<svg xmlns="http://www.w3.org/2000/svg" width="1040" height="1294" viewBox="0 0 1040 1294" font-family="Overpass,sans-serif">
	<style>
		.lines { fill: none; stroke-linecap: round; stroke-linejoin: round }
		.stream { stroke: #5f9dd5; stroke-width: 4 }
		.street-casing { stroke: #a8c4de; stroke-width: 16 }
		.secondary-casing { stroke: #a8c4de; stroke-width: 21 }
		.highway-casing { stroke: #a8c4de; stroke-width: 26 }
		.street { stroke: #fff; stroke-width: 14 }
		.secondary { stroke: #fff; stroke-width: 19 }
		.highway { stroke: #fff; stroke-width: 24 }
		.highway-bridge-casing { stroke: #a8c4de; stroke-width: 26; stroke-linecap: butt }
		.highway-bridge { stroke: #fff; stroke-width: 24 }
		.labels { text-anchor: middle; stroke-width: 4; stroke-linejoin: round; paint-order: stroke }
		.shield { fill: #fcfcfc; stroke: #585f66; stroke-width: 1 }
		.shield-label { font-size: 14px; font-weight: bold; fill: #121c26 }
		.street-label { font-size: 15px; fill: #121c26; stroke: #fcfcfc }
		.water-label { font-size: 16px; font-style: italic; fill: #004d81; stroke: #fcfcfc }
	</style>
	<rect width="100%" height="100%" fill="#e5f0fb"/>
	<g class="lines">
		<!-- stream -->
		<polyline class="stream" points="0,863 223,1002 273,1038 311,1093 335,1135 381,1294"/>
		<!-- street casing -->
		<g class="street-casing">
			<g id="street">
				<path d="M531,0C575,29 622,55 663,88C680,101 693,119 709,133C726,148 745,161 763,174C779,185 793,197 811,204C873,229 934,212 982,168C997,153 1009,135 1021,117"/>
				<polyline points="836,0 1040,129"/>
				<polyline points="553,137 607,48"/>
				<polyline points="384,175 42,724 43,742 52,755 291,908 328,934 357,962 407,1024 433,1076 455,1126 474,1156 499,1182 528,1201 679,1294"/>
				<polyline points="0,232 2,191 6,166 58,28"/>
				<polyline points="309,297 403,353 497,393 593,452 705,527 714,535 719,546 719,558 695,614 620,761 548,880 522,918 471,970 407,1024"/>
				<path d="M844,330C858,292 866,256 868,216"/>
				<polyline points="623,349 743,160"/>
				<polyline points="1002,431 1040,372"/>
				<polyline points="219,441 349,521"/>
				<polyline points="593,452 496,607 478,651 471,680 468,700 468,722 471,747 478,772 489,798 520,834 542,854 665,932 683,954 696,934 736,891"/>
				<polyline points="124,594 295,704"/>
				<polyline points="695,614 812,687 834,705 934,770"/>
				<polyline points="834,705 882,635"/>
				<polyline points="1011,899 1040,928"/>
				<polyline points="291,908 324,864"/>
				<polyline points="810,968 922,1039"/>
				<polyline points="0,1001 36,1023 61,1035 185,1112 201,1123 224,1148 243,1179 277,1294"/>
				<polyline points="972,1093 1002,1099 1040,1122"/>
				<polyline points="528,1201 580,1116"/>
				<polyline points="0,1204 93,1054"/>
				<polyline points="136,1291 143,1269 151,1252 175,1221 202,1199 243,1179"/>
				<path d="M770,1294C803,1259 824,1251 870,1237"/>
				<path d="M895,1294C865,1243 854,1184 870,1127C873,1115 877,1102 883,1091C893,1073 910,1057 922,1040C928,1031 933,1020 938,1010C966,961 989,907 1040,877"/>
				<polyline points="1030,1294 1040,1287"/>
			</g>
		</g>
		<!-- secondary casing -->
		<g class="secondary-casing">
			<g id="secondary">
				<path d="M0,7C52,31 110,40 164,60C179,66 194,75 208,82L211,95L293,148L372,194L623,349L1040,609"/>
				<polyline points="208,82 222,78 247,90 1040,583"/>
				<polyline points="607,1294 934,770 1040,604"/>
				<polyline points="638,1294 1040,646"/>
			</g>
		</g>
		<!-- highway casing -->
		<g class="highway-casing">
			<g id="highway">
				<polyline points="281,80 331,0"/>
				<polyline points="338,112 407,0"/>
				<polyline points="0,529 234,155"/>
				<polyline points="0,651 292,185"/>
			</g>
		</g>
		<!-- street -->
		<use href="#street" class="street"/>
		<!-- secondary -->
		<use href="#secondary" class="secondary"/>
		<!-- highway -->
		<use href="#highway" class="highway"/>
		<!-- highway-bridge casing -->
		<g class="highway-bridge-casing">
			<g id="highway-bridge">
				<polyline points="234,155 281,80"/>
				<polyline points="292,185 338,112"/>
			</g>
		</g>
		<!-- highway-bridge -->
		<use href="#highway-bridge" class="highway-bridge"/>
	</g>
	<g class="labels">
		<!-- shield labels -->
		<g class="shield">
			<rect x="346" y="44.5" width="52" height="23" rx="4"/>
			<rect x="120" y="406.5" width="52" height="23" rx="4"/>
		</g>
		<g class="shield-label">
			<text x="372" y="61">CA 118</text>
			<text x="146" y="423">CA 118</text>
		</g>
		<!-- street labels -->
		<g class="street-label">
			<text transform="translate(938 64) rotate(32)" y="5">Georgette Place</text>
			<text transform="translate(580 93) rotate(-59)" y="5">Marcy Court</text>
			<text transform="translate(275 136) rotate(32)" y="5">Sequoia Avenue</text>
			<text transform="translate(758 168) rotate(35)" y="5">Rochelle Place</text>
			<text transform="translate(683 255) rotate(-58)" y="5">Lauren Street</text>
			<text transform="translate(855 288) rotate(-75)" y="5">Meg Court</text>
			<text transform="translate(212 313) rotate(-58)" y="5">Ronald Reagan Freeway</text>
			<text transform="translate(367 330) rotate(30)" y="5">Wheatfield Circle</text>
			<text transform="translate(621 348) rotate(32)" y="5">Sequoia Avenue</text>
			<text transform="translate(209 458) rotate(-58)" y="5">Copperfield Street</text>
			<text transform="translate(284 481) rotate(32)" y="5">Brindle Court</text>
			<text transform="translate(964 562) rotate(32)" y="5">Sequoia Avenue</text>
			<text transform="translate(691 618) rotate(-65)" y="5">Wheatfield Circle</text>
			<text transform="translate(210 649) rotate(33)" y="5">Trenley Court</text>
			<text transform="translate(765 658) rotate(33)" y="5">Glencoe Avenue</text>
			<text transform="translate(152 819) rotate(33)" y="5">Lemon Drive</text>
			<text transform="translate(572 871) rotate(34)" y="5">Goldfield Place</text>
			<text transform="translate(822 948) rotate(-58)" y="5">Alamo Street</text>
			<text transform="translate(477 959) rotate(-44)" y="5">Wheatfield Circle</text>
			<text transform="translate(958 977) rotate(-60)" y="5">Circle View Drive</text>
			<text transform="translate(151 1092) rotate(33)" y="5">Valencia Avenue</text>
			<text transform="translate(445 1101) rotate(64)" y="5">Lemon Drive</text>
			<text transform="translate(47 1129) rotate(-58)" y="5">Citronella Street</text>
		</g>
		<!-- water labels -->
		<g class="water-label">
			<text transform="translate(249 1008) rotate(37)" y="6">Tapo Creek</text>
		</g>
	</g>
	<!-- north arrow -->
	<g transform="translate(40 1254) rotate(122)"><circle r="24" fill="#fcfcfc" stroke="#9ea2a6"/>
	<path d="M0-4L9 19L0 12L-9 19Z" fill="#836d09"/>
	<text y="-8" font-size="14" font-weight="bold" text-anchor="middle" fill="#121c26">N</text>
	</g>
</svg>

# EXERCISE BRIEF
Pull every line containing "lines" from the entries above and copy it.

# ANSWER TO THIS TASK
		.lines { fill: none; stroke-linecap: round; stroke-linejoin: round }
	<g class="lines">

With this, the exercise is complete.